(Stored entries)
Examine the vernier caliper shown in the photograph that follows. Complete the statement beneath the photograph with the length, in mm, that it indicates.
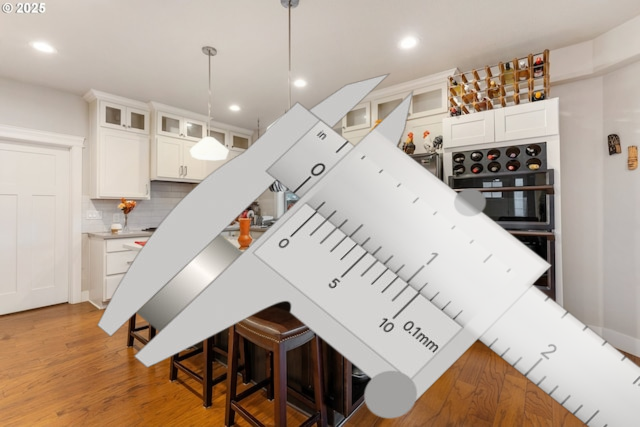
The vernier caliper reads 2.1 mm
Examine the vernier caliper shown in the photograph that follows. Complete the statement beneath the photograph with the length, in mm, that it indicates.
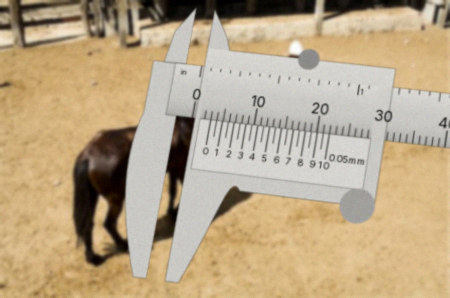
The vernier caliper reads 3.0 mm
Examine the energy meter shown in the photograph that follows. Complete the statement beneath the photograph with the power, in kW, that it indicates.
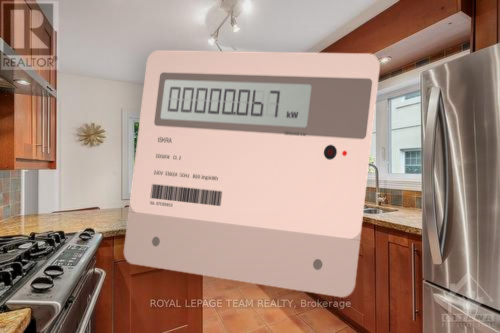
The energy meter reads 0.067 kW
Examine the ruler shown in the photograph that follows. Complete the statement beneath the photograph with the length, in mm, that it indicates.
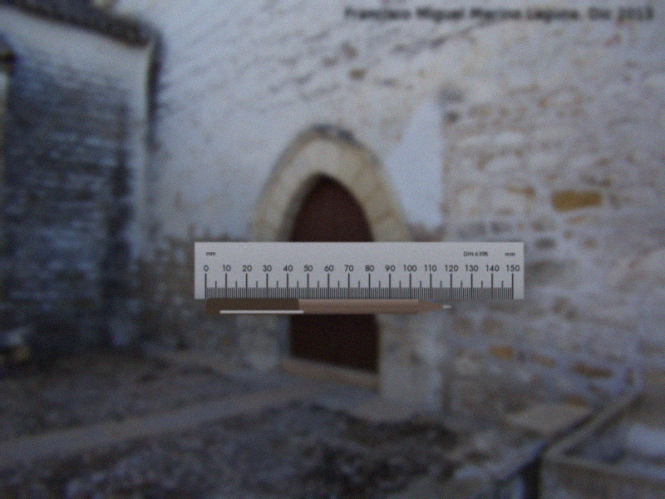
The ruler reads 120 mm
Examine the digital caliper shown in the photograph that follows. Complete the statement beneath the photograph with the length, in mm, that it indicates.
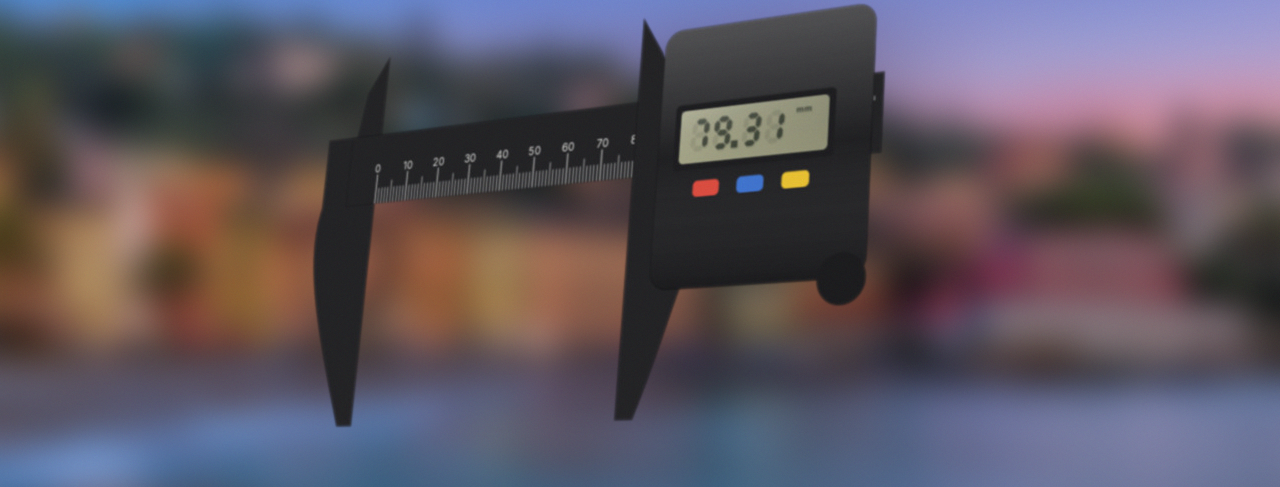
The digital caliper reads 79.31 mm
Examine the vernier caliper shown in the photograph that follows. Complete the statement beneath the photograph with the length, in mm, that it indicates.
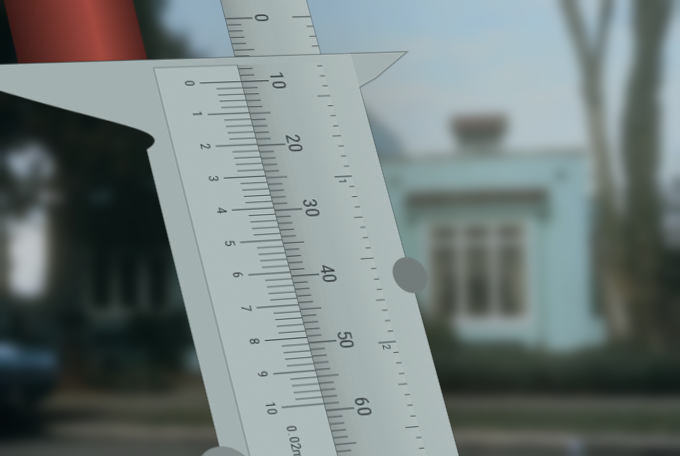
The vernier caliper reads 10.0 mm
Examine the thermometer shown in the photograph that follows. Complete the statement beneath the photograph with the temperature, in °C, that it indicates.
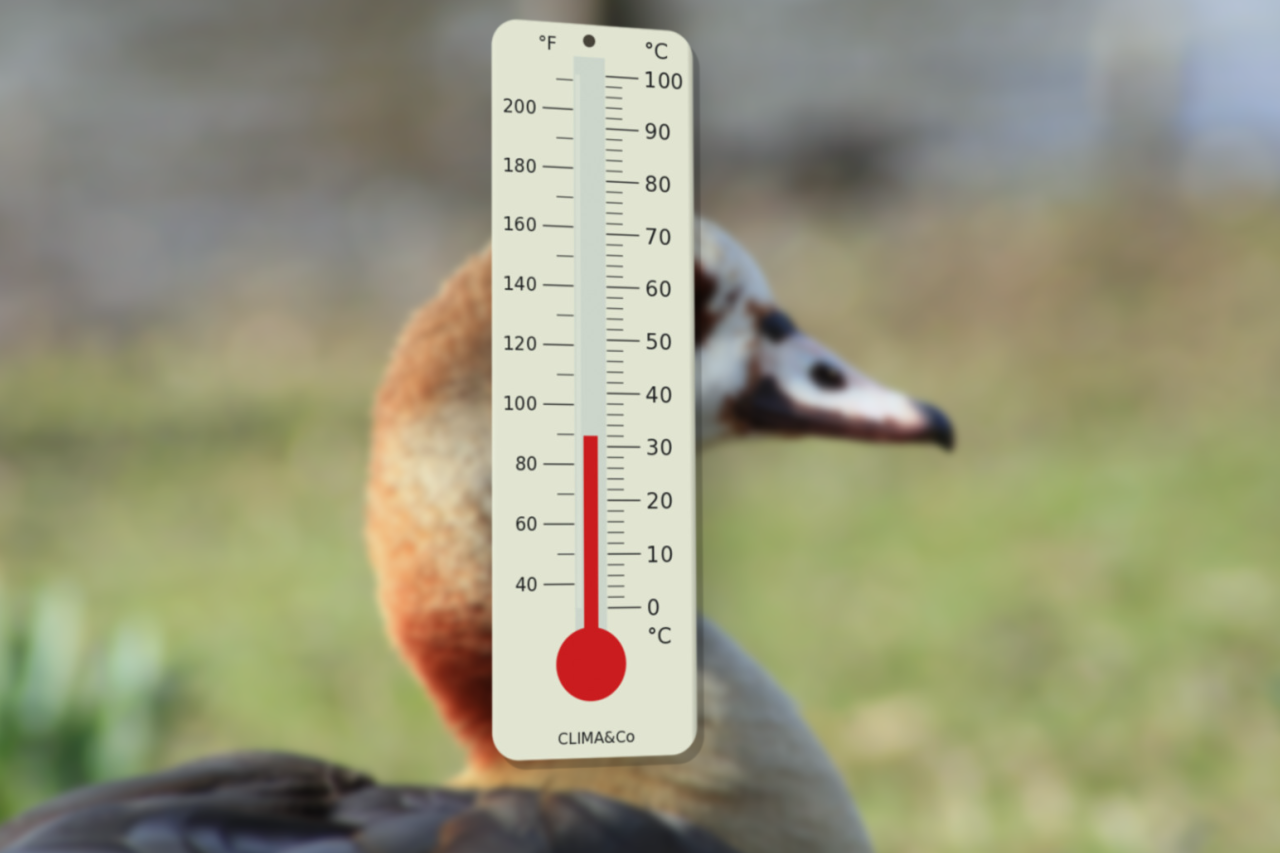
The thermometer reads 32 °C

→ **Work task**:
Extract every line from the entries above that contains the string "thermometer", treating uppercase and lowercase letters as different.

→ **Result**:
Examine the thermometer shown in the photograph that follows. Complete the statement beneath the photograph with the temperature, in °C, that it indicates.
The thermometer reads 32 °C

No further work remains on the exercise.